# YOUR ASSIGNMENT
Go through the data below and gather each line containing "shoulder".

(Items from a data source)
□ □ □ □ □ □ □
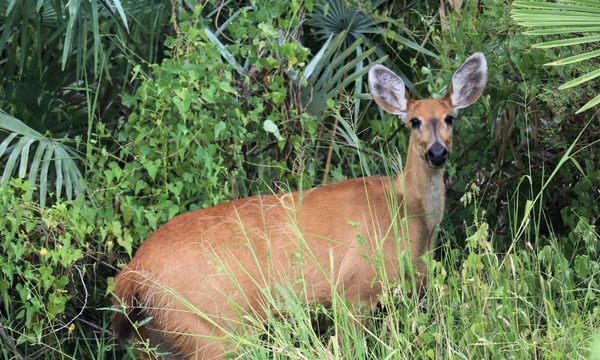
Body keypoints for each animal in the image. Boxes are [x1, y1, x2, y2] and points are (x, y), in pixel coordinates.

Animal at [111, 52, 488, 358]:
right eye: (414, 121)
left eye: (450, 118)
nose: (437, 153)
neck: (407, 212)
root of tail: (132, 274)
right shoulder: (352, 290)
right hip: (210, 327)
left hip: (152, 336)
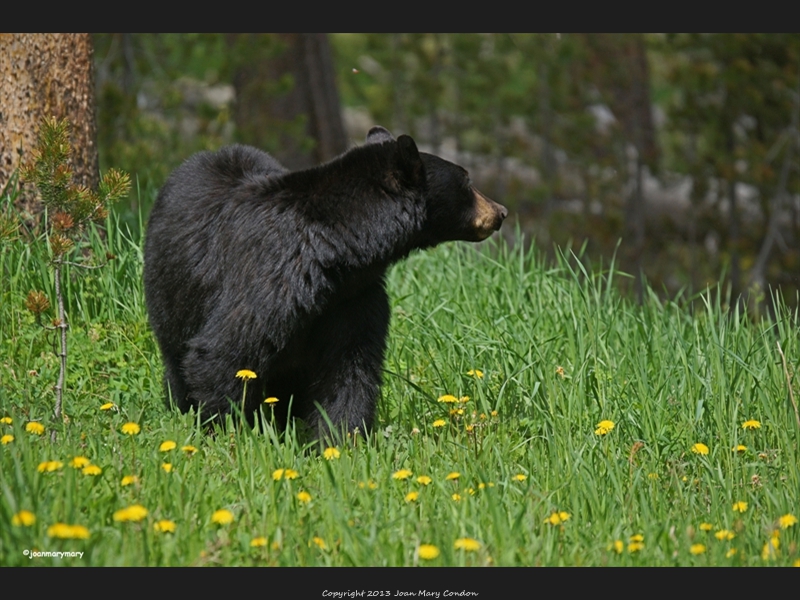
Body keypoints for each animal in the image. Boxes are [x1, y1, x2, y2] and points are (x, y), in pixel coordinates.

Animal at [144, 126, 506, 438]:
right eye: (466, 181)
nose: (500, 211)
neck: (335, 252)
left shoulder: (353, 298)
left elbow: (348, 370)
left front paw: (341, 441)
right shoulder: (272, 274)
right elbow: (225, 351)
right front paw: (228, 434)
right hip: (170, 291)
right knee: (177, 356)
□ □ □ □ □ □ □
# RESULT OF THIS EXERCISE
right shoulder: (352, 290)
left shoulder: (353, 298)
right shoulder: (272, 274)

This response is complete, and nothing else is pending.